==== EXTRACTED MATERIAL

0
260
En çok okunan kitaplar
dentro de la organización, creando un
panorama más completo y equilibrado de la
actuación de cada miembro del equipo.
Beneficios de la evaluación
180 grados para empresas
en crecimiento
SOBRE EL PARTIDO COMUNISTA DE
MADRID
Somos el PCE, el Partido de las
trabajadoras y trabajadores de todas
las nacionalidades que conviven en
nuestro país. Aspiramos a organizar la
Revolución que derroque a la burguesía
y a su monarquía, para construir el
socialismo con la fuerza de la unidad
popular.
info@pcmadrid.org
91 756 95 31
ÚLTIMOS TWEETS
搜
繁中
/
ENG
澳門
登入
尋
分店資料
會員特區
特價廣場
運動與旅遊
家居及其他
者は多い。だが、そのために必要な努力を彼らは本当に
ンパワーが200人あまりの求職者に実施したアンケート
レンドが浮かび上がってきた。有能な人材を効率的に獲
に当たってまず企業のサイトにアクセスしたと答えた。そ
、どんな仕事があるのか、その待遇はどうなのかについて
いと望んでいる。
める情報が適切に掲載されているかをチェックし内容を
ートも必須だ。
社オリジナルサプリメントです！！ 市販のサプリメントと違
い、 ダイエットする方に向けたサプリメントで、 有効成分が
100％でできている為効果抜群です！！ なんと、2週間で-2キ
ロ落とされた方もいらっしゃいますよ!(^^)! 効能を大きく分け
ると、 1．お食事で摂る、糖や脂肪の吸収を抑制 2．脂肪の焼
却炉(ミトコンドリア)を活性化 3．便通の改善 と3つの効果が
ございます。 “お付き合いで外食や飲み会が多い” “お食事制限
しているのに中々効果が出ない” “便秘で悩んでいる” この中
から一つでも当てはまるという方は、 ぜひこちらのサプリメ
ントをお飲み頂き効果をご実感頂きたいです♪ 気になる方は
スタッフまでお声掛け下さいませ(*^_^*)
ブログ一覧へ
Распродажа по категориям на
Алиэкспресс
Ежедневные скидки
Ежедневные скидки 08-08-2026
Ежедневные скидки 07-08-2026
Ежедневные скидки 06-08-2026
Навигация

========

All lines with the word "скидки" must be located in the data and copied.

** TASK RESPONSE **
Ежедневные скидки
Ежедневные скидки 08-08-2026
Ежедневные скидки 07-08-2026
Ежедневные скидки 06-08-2026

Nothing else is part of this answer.